Building Material as Local as Your Own Backyard
Rick and Cindy Siewert crossed the “locavore” appeal of a crop harvested nearby with a kind of environmental offset and arrived at what seems the perfect product for the times: “urban lumber.”
They say they were just being sentimental about an ash tree.
The ash in their south Minneapolis yard had to come down. Given the memories attached to it, they wanted it to live on in their home. (It did live on, but as someone else’s furniture). With that seed of an idea, plus their know-how and existing business—Rick is a cabinetmaker and runs Siewert Cabinet and Fixture Manufacturing in Minneapolis, a maker of paneling, millwork, casework, and reception desks for offices and retailers—a new business was formed.
Their side venture, Wood from the ’Hood, takes trees harvested by Bratt Tree Company and other local contractors and turns them into flooring, millwork, and custom furniture. Tree owners, whether homeowners or municipalities, designate their wood for this use. And while some do it because of an emotional tug, others, including the Three Rivers Park District, like the green points that it earns them or the offsetting of destruction that it represents.

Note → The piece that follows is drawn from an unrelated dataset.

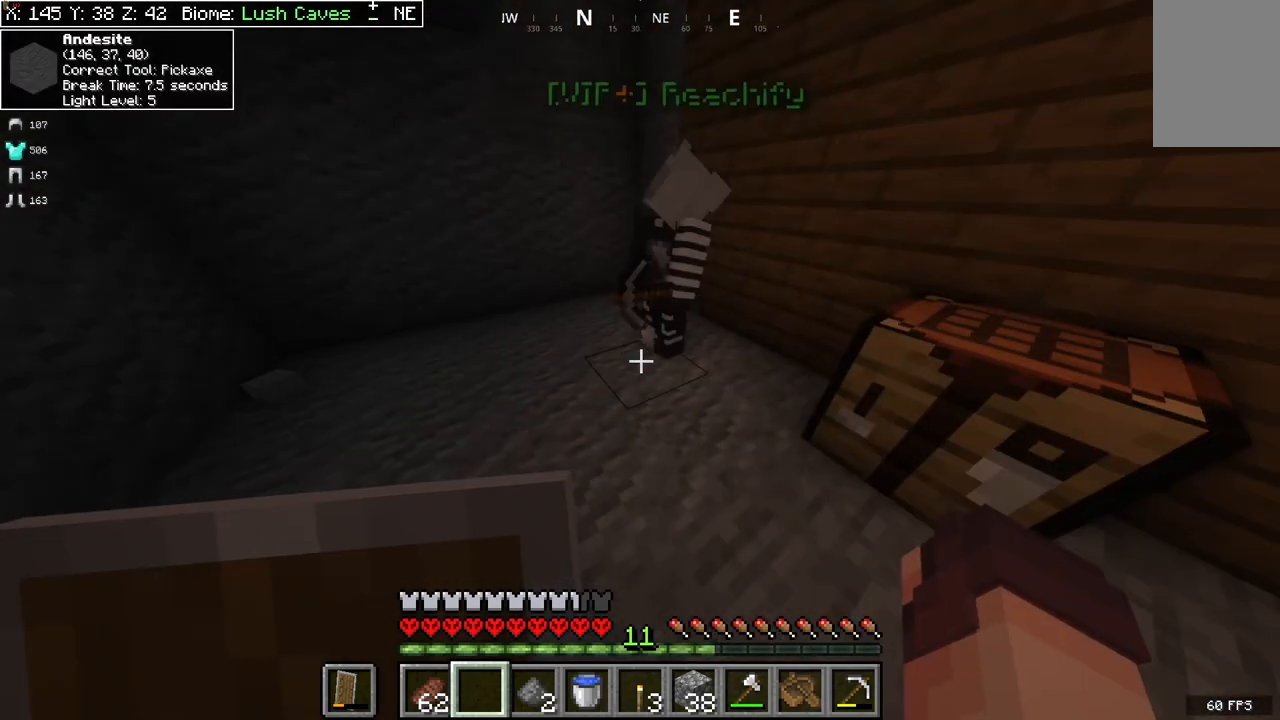
{"keys": [], "mouse": [], "events": []}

The park district had to clear a stand of trees to build a visitor center for the recently completed Silverwood Park in St. Anthony, and hired Wood from the ’Hood to process the oaks for paneling for the center’s interior. In the new Hiawatha Maintenance Facility that RSP Architects is designing for the City of Minneapolis, interior treatments from Wood from the ’Hood will help the project earn LEED (Leadership in Energy and Environmental Design) certification. Natural Built Home, a supplier of green building materials in South Minneapolis, carries Wood from the ’Hood flooring, including some made from Dutch elm–diseased trees. The disease doesn’t harm the wood, which is comparable to American cherry in hardness and durability.

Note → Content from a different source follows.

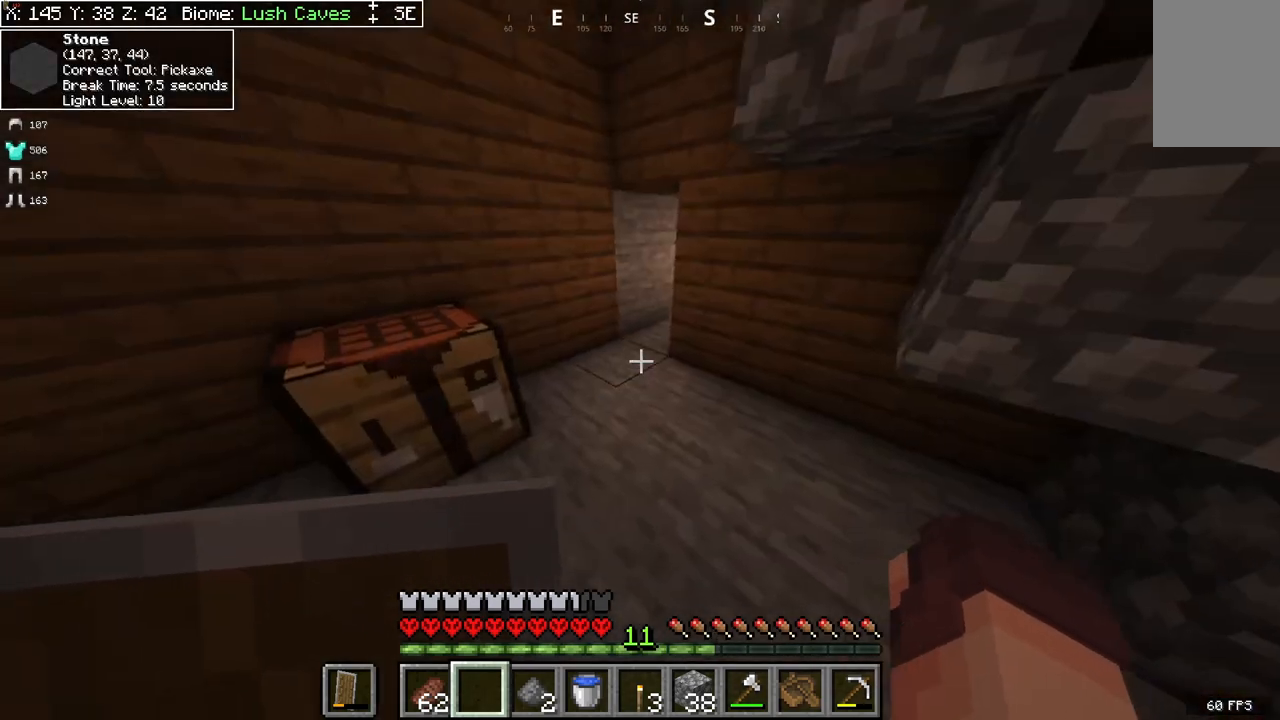
{"keys": [], "mouse": [], "events": []}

Trees have come from around the metro area, but most have come from within five miles of the Siewerts’ plant, Rick says. “We keep track of it by zip code.”

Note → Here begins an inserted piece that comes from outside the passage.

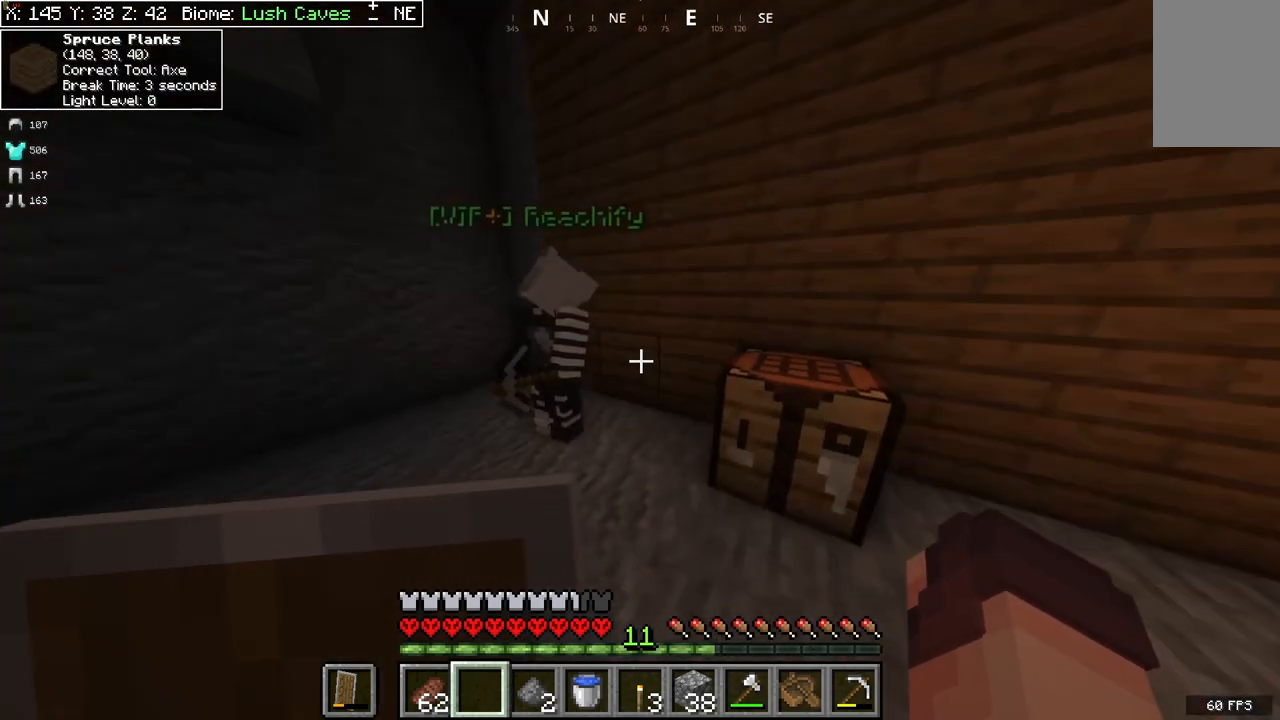
{"keys": [], "mouse": [], "events": []}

They tag their products that way, too. Shoppers at Mother Earth Gardens, Corazon, Linden Hills Natural Home, Seward Co-op, and other retailers have been snapping up Wood from the ’Hood picture frames and cutting boards—often hunting for their own zip code on the shelves.
The zip codes “give people a sense of ownership,” says the Siewerts’ marketing manager Jon Buck. “A lot of places are within 500 miles and ‘local.’ But that’s not as local as what we’re trying to do.”